Русский романс (Авторов) - страница 2

Про тебя на родине мне петь…

Стихи этого цикла Есенин написал в Баку. По соседству с Персией, а все же не в ней. С. М. Киров, обращаясь к другу Есенина журналисту Петру Чагину, который сопровождал поэта во время его бакинской командировки весной 1925 года, говорил: «Почему ты до сих пор не создал Есенину иллюзию Персии в Баку? Смотри, как написал, как будто был в Персии…». «Летом 1925 года, — вспоминает Чагин, — Есенин приехал ко мне на дачу. Это, как он сам признавал, была доподлинная иллюзия Персии: огромный сад, фонтаны и всяческие восточные затеи…»[1].

Этот комментарий подтверждает иллюзорно-романтический пафос «Персидских мотивов». Сознательно иллюзорный, когда ясно, что розы, коими усыпан порог несбыточной персиянки, выращены в бесплотных садах Семирамиды, а таинственные двери, так и оставшиеся не отпертыми, поступили совершенно правильно, неукоснительно следуя поэтике жанра. Но какого жанра?


А МОЖЕТ БЫТЬ,
«СТРАДАЮЩАЯ КРАСОТА»?

Итак, сами стихи — производная чистого воображения. Ведь все это произошло до чагииских садов и фонтанов. Поэт вообразил все. На границе с небывшим. Но внутри стихотворения «красивое страданье» — производная иного рода, призванная «украсить» боль, но так, чтобы эта боль была сострадательной. Граница между подлинным песнопением и декоративным предметом этого песнопения.

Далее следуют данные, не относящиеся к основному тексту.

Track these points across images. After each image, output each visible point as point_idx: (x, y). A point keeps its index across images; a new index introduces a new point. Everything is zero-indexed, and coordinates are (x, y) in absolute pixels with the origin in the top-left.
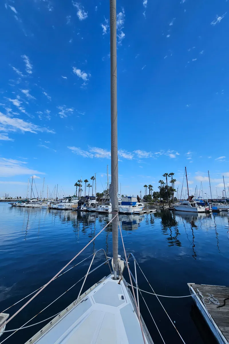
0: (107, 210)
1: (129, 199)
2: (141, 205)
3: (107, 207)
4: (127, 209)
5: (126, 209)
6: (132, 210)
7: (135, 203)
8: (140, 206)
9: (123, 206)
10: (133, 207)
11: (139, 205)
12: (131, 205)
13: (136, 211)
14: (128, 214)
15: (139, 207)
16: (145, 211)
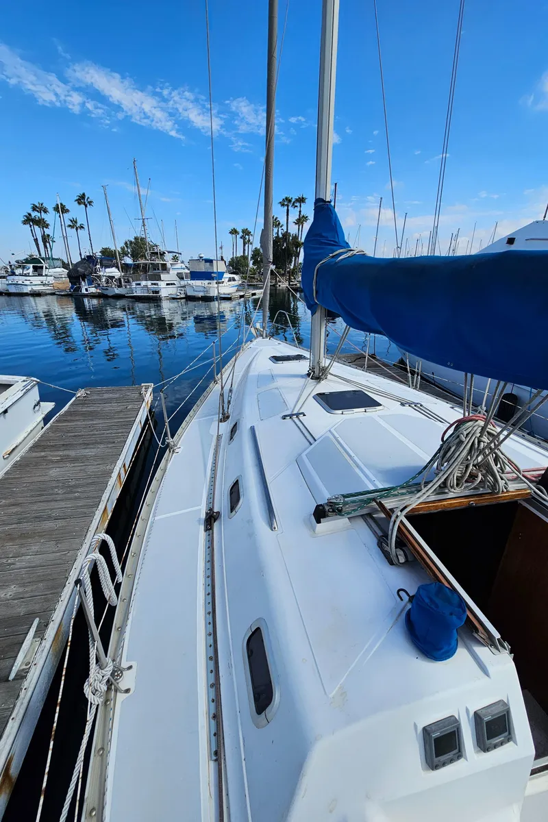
0: (157, 292)
1: (208, 264)
2: (234, 280)
3: (155, 284)
4: (206, 289)
5: (202, 289)
6: (214, 289)
7: (221, 275)
8: (233, 283)
9: (193, 282)
10: (217, 283)
11: (230, 280)
12: (212, 278)
13: (224, 294)
14: (207, 299)
15: (230, 283)
16: (242, 294)
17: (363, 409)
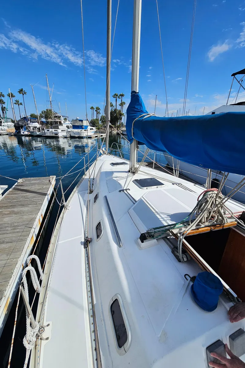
0: (57, 134)
1: (80, 122)
2: (93, 129)
3: (56, 131)
4: (79, 133)
6: (84, 133)
7: (86, 127)
9: (73, 130)
10: (85, 130)
12: (83, 128)
13: (88, 135)
14: (80, 138)
15: (91, 130)
16: (96, 135)
17: (156, 187)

Изменим смысловой акцент — вместо красивого страданья скажем страдающая красота, — и пери из Хороссана исчезнет. Верно, может быть, высветится из волжских пучин персидская княжна Стеньки Разина. Уберем страданье, и останется пушкинское «Пью за здравие Мери», тоже пери, только иной, бессильной одарить не только красивым, но и вообще каким бы то ни было страданьем. А красотою — звонкой и легкой — да. Границы внутри лирики, внутри ее жанров.

Обратите внимание: «Про тебя на родине мне петь». Петь чужой образ «красивого страданья»; при сохранении этого чужого образа, но у себя на родине.

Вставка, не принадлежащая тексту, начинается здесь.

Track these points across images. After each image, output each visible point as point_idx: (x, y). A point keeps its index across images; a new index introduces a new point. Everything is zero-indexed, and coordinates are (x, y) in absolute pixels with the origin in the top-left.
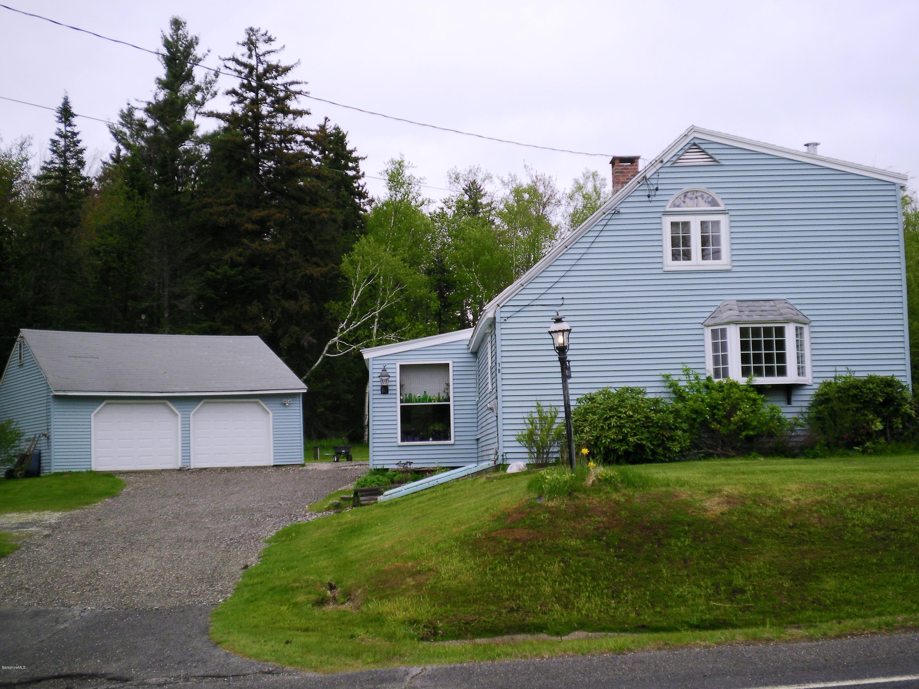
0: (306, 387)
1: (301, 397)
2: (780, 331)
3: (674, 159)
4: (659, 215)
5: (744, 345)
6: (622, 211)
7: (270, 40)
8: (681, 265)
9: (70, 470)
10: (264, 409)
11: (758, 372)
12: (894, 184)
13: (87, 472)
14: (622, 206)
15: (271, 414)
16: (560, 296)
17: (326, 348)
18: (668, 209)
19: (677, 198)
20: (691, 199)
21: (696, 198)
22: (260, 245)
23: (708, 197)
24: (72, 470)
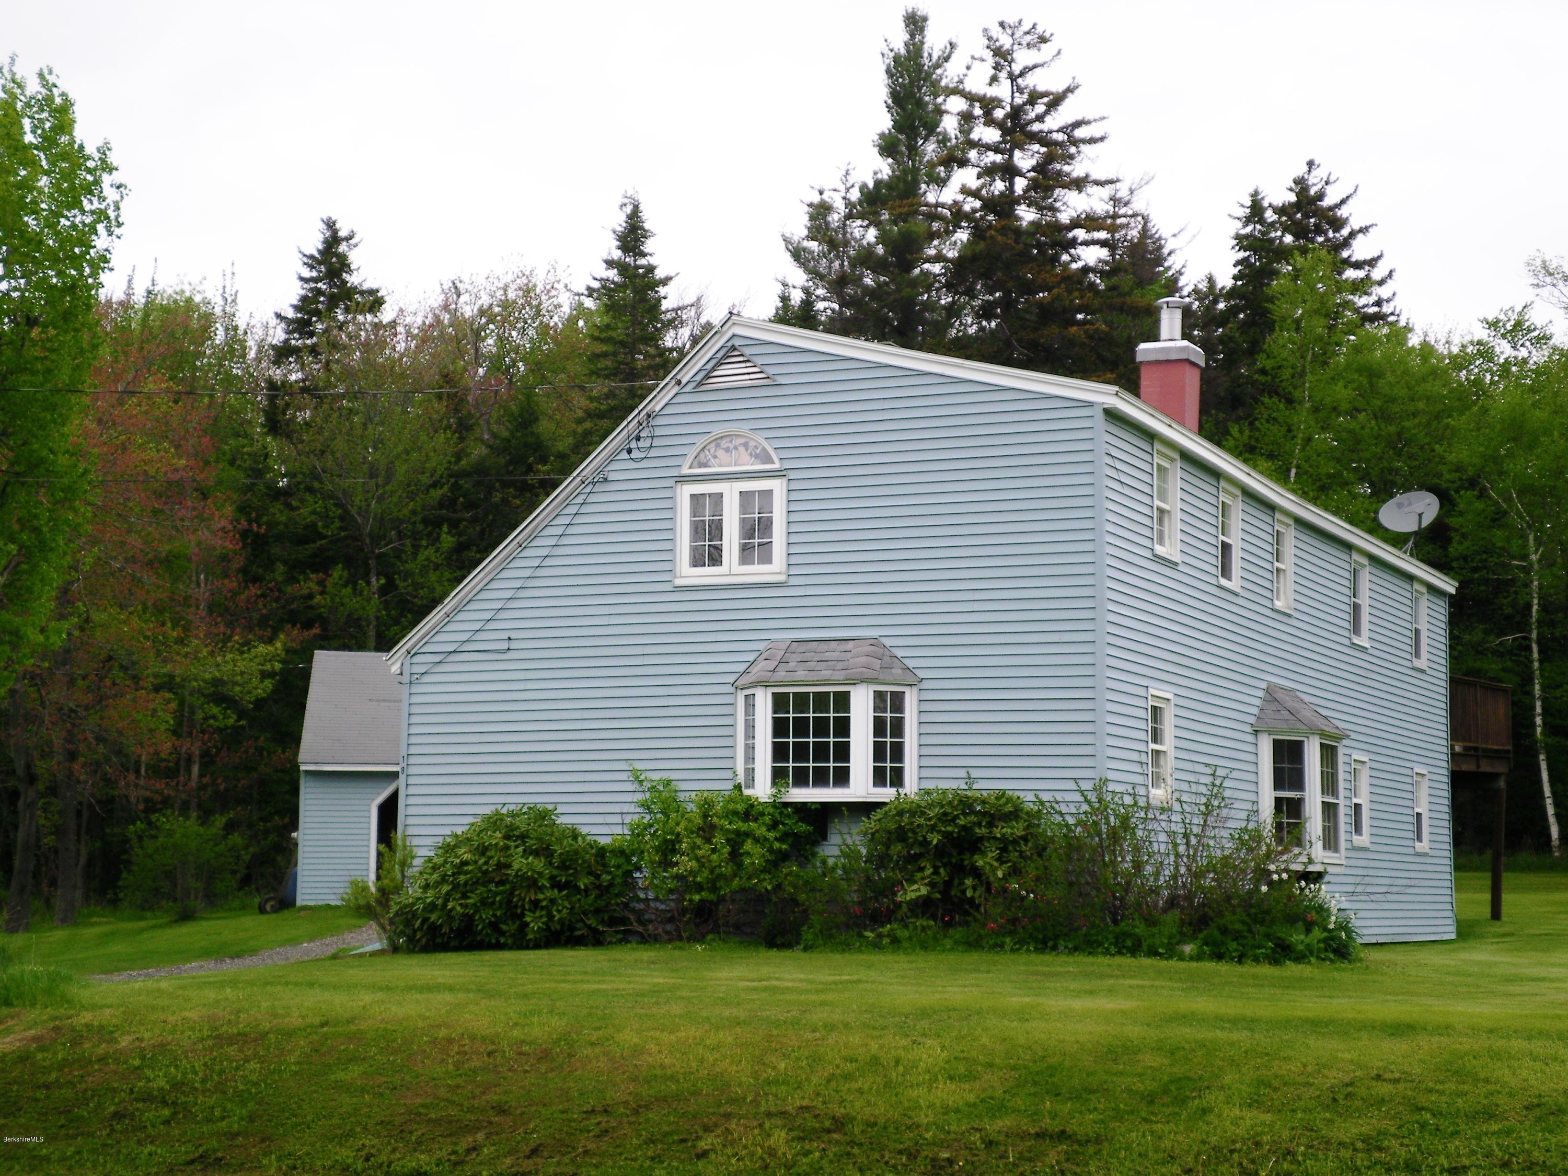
2: (843, 701)
3: (698, 378)
4: (670, 483)
5: (779, 727)
6: (612, 477)
7: (1043, 40)
8: (707, 575)
11: (801, 779)
12: (1090, 404)
14: (613, 466)
16: (505, 635)
18: (686, 471)
19: (703, 450)
20: (727, 450)
21: (736, 448)
23: (756, 447)
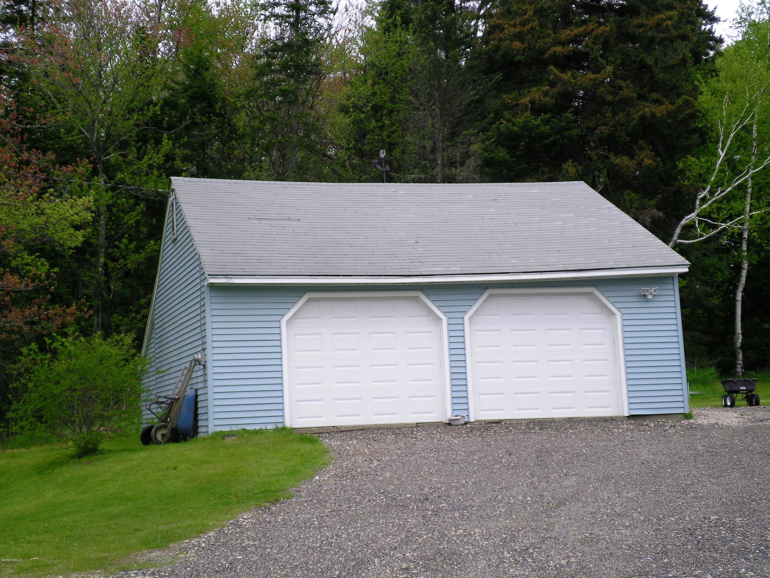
0: (687, 262)
1: (676, 280)
9: (243, 427)
10: (603, 306)
13: (277, 429)
15: (619, 315)
17: (678, 231)
22: (575, 78)
24: (248, 428)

Не правда ли, мало-помалу привыкаем к этому странному соседству страдания и красоты? Почти уже свыклись, как из глубин исторической памяти вырастает жуткая древнеримская легенда об одном тамошнем меломане, изобретшем чудовищный музыкальный инструмент — золотой ящик с железными перегородками в нем. Этот музыкальных дел маэстро загонял в ящик раба, задраивал заслонку и начинал нагревать свой пыточный орга́н на медленном огне. Нечеловеческие вопли заживо поджариваемого, многократно отраженные от особым образом расположенных там перегородок, преображались в пленительные звуки, услаждавшие слух эстетически изощренных слушателей. Непостижимое умом страдание стало постижимой слухом красотой; хаос вопля — гармонией звуков. Эстетическое, пребывающее по ту сторону этического, — налицо. Граница художественного невозвратно преодолена.